▸ **What you have to do**:
List every line in the entries below that contains the word "Santana", copying each such line in full.
▼▼▼
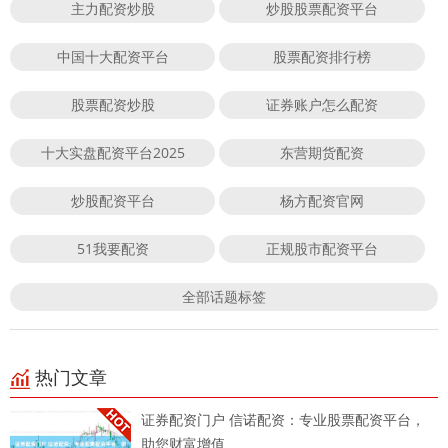
主力配资炒股
炒股股票配资平台
中国十大配资平台
股票配资排行榜
股票配资炒股
证券账户怎么配资
十大实盘配资平台2025
东营期货配资
炒股配资平台
杨方配资官网
51我要配资
正规股市配资平台
全部话题标签
热门文章
证券配资门户 信诺配资：专业股票配资平台，
助您财富增值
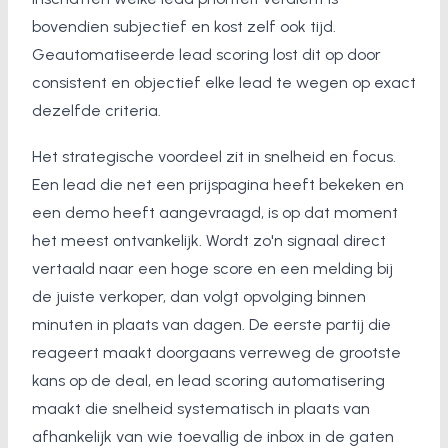
bovendien subjectief en kost zelf ook tijd.
Geautomatiseerde lead scoring lost dit op door
consistent en objectief elke lead te wegen op exact
dezelfde criteria.
Het strategische voordeel zit in snelheid en focus.
Een lead die net een prijspagina heeft bekeken en
een demo heeft aangevraagd, is op dat moment
het meest ontvankelijk. Wordt zo'n signaal direct
vertaald naar een hoge score en een melding bij
de juiste verkoper, dan volgt opvolging binnen
minuten in plaats van dagen. De eerste partij die
reageert maakt doorgaans verreweg de grootste
kans op de deal, en lead scoring automatisering
maakt die snelheid systematisch in plaats van
afhankelijk van wie toevallig de inbox in de gaten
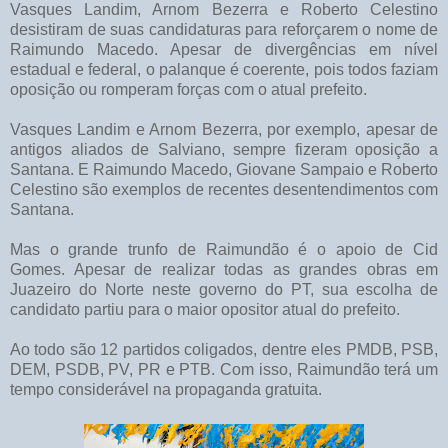
Vasques Landim, Arnom Bezerra e Roberto Celestino
desistiram de suas candidaturas para reforçarem o nome de
Raimundo Macedo. Apesar de divergências em nível
estadual e federal, o palanque é coerente, pois todos faziam
oposição ou romperam forças com o atual prefeito.
Vasques Landim e Arnom Bezerra, por exemplo, apesar de
antigos aliados de Salviano, sempre fizeram oposição a
Santana. E Raimundo Macedo, Giovane Sampaio e Roberto
Celestino são exemplos de recentes desentendimentos com
Santana.
Mas o grande trunfo de Raimundão é o apoio de Cid
Gomes. Apesar de realizar todas as grandes obras em
Juazeiro do Norte neste governo do PT, sua escolha de
candidato partiu para o maior opositor atual do prefeito.
Ao todo são 12 partidos coligados, dentre eles PMDB, PSB,
DEM, PSDB, PV, PR e PTB. Com isso, Raimundão terá um
tempo considerável na propaganda gratuita.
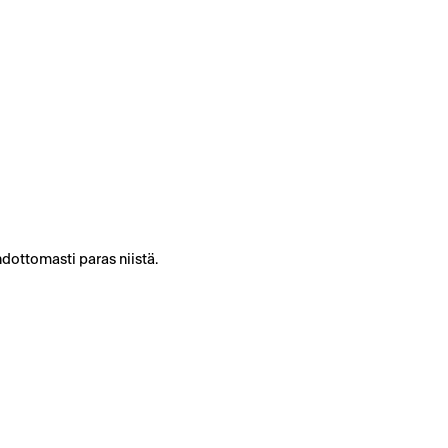
dottomasti paras niistä.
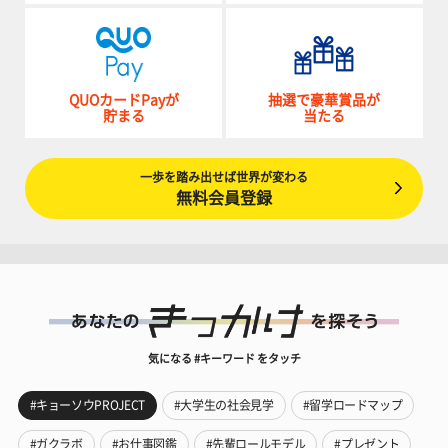
QUOカードPayが
抽選で豪華賞品が
貯まる
当たる
一歩を踏み出せば世界が変わる
無料会員登録
気になる #キーワード をタッチ
#キョーソウPROJECT
#大学生の社会見学
#留学ロードマップ
#ガクラボ
#お仕事図鑑
#先輩ロールモデル
#プレゼント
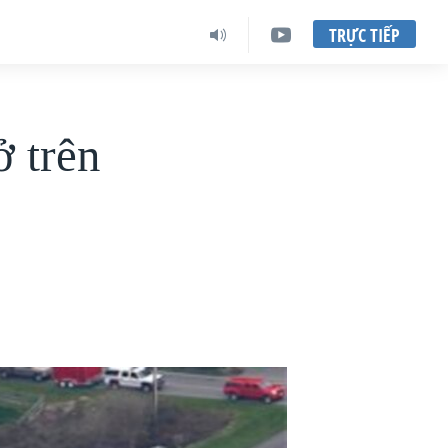
TRỰC TIẾP
ở trên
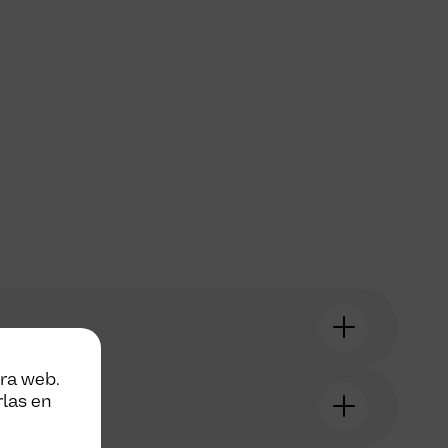
tra web.
rlas en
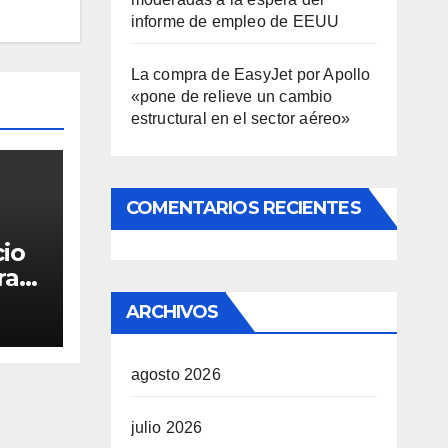
informe de empleo de EEUU
La compra de EasyJet por Apollo
«pone de relieve un cambio
estructural en el sector aéreo»
COMENTARIOS RECIENTES
cio
ra
ARCHIVOS
agosto 2026
julio 2026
▲▲▲
▸ **Finished task**:
Santana. E Raimundo Macedo, Giovane Sampaio e Roberto
Santana.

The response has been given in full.